=== The problem ===
Without skipping any entry, transcribe the data word for word.

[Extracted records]
'''
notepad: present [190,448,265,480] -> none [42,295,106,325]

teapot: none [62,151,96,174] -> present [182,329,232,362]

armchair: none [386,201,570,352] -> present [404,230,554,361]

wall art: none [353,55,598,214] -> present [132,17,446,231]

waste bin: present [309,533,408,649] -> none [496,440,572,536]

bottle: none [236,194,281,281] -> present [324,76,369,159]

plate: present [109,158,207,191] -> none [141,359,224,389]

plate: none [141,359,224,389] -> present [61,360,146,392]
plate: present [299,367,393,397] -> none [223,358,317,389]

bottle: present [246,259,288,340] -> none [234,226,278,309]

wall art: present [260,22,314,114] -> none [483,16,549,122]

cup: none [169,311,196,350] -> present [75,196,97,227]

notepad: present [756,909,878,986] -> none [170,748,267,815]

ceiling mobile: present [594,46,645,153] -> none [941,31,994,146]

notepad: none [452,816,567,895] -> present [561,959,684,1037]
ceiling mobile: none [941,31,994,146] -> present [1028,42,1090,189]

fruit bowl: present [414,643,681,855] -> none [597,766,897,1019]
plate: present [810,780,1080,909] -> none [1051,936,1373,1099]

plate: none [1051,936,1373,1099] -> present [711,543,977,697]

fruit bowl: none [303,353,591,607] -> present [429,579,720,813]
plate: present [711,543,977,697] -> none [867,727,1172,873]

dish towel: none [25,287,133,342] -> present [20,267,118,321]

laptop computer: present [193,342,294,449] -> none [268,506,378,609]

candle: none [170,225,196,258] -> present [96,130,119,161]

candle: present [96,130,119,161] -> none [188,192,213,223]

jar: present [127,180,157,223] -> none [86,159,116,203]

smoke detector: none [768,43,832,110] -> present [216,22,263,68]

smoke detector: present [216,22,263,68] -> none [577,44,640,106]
'''
=== Result ===
notepad: present [190,448,265,480] -> none [42,295,106,325]

teapot: none [62,151,96,174] -> present [182,329,232,362]

armchair: none [386,201,570,352] -> present [404,230,554,361]

wall art: none [353,55,598,214] -> present [132,17,446,231]

waste bin: present [309,533,408,649] -> none [496,440,572,536]

bottle: none [236,194,281,281] -> present [324,76,369,159]

plate: present [109,158,207,191] -> none [141,359,224,389]

plate: none [141,359,224,389] -> present [61,360,146,392]
plate: present [299,367,393,397] -> none [223,358,317,389]

bottle: present [246,259,288,340] -> none [234,226,278,309]

wall art: present [260,22,314,114] -> none [483,16,549,122]

cup: none [169,311,196,350] -> present [75,196,97,227]

notepad: present [756,909,878,986] -> none [170,748,267,815]

ceiling mobile: present [594,46,645,153] -> none [941,31,994,146]

notepad: none [452,816,567,895] -> present [561,959,684,1037]
ceiling mobile: none [941,31,994,146] -> present [1028,42,1090,189]

fruit bowl: present [414,643,681,855] -> none [597,766,897,1019]
plate: present [810,780,1080,909] -> none [1051,936,1373,1099]

plate: none [1051,936,1373,1099] -> present [711,543,977,697]

fruit bowl: none [303,353,591,607] -> present [429,579,720,813]
plate: present [711,543,977,697] -> none [867,727,1172,873]

dish towel: none [25,287,133,342] -> present [20,267,118,321]

laptop computer: present [193,342,294,449] -> none [268,506,378,609]

candle: none [170,225,196,258] -> present [96,130,119,161]

candle: present [96,130,119,161] -> none [188,192,213,223]

jar: present [127,180,157,223] -> none [86,159,116,203]

smoke detector: none [768,43,832,110] -> present [216,22,263,68]

smoke detector: present [216,22,263,68] -> none [577,44,640,106]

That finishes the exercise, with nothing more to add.